-- QUOTED PASSAGE --

3.2.3-D1 In LRA Table 3.2-3, if the terms, safety injection tank and accumulator are used interchangeably for FCS, explain why FCS safety injection tanks (cf. Row Number 3.2.3.01) are associated with the material of stainless steel, whereas accumulators (cf. Row Number 3.2.3.02) are associated with carbon steel with stainless steel cladding, for the same kind of environment.
Telecon Discussion:
OPPD had no questions with this RAI, and clarified that these component terms are not used interchangeably, since they are two separate and distinct components. They have been identified separately in Table 2.3.2.1-1 of the LRA, specifically, to prevent such confusion. Referring to this table, the SI leakage cooler accumulators are addressed under the Component Type Leakage Accumulators. The safety injection tanks are addressed under the Component Type Injection Tanks.
The SI leakage cooler accumulators, SI-7A, -7B, -7C, and -7D, are carbon steel vessels, internally clad with stainless steel. SI-7A and -7B are located in zones A5 and A8, respectively, on drawing E-23866-210-130, sheet 2 (Sh. 2). SI-7C and -7D are located in zones A8 and A5, respectively, on drawing E-23866-210-130, Sh. 2B.
The safety injection tanks, SI-6A, -6B, -6C, and -6D, are wholly stainless steel vessels. SI-6A and -6B are located in zones C/D3 and C/D6, respectively, on drawing E-23866-210-130, Sh. 2. SI-6C and -6D are located in zones C/D6 and C/D3, respectively, on drawing E-23866-210-130, Sh. 2B.
3.2.3-D2 In LRA Table 3.2-3, row 3.2.3.02, based on the review results of the GALL Report, for leakage accumulators (or safety injection tanks) with leaking chemically treated borated water, the corresponding FCS aging effects requiring management (AERMs) should be loss of material/boric acid corrosion, instead of crack initiation and growth/stress corrosion cracking. Also, according to Volume 2, V.D1.7-a of the GALL Report, the aging management program to be relied on for this aging effect should be GALL program XI.M10, Boric Acid Corrosion,"
instead of GALL program XI.M2, Water Chemistry, as required by V.D1.7-b.
Explain the discrepancies.
Telecon Discussion:
OPPD had no questions with this RAI, and clarified that LRA aging management review (AMR) Item 3.2.3.02 applies to the stainless steel liner of the SI leakage cooler accumulators, as indicated in the FCS Material column of that entry.
Refer to Table 2.3.2.1-1 of the LRA. For the Leakage Accumulator Component Type in that table, the reader is provided with links to LRA AMR Item 3.2.3.02, for the accumulator internals, and to LRA AMR Item 3.2.1.11 for the accumulator externals. For the Injection Tank Component Type, the reader is provided links to LRA AMR Items 3.2.2.04 and 3.2.3.01.

-- PROBLEMS TO SOLVE --
1. Answer these questions from the license renewal excerpt:
(a) What are the SI leakage cooler accumulators made of?
(b) On which drawing and sheet are SI-6C and SI-6D located?
(c) Which LRA AMR items is the reader linked to for the Injection Tank Component Type?
2. From the license renewal excerpt, return everything from "3.2.3-D2 In LRA" down to "Explain the discrepancies." without any changes.
3. Continue the license renewal excerpt past its last sentence.

-- MATERIAL PROVIDED --

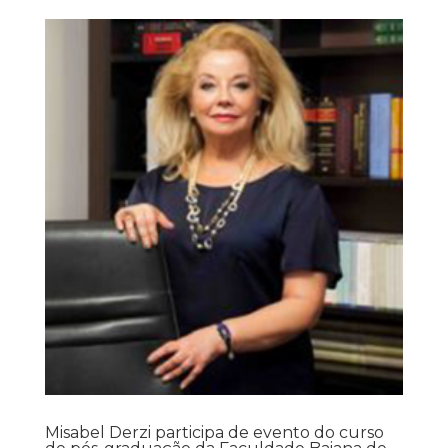
Misabel Derzi participa de evento do curso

-- ANSWER SECTION --
1.
(a) Carbon steel, internally clad with stainless steel.
(b) Drawing E-23866-210-130, Sh. 2B.
(c) LRA AMR Items 3.2.2.04 and 3.2.3.01.

2.
3.2.3-D2 In LRA Table 3.2-3, row 3.2.3.02, based on the review results of the GALL Report, for leakage accumulators (or safety injection tanks) with leaking chemically treated borated water, the corresponding FCS aging effects requiring management (AERMs) should be loss of material/boric acid corrosion, instead of crack initiation and growth/stress corrosion cracking. Also, according to Volume 2, V.D1.7-a of the GALL Report, the aging management program to be relied on for this aging effect should be GALL program XI.M10, Boric Acid Corrosion,"
instead of GALL program XI.M2, Water Chemistry, as required by V.D1.7-b.
Explain the discrepancies.

3.
B.2.7 Periodic Surveillance and Preventive Maintenance (PM) Program B.2.7-D1 The staff has read the program description for this aging management program, and is concerned that its purpose may conflict with the surveillance and maintenance activities associated with 10 CFR 50.65 Requirements for monitoring the effectiveness of maintenance at nuclear power plant, (the Maintenance Rule). In order to better understand how this aging management program will differ from and supplement the maintenance rule, please discuss the surveillance and preventive maintenance activities that will be performed by this program, and how they will supplement activities performed under the maintenance rule, including the criteria to be used and the frequency to evaluate the effectiveness of the program in achieving its goals of aging management.
Telecon Discussion:
OPPD had no questions with this RAI.
B.2.7-D2 Item 3, Parameters Monitored or Inspected, of LRA Section B.2.7 considers surface condition as one of the parameters for monitoring age-related degradations. The staff believes that to adequately determine surface degradation of concrete, physical properties such as honeycombs, chemical leaching and/or discoloration should be inspected. Does the scope of inspection program cover the monitoring of changes in physical properties of concrete from visual signs of honeycombs, chemical leaching, and/or discoloration in concrete?
Telecon Discussion:
OPPD had no questions with this RAI.
B.2.9 Steam Generator Program B.2.9-D1 The applicant stated that its steam generator integrity program is consistent with GALL program XI.M19, Steam Generator Tube Integrity, in the GALL Report.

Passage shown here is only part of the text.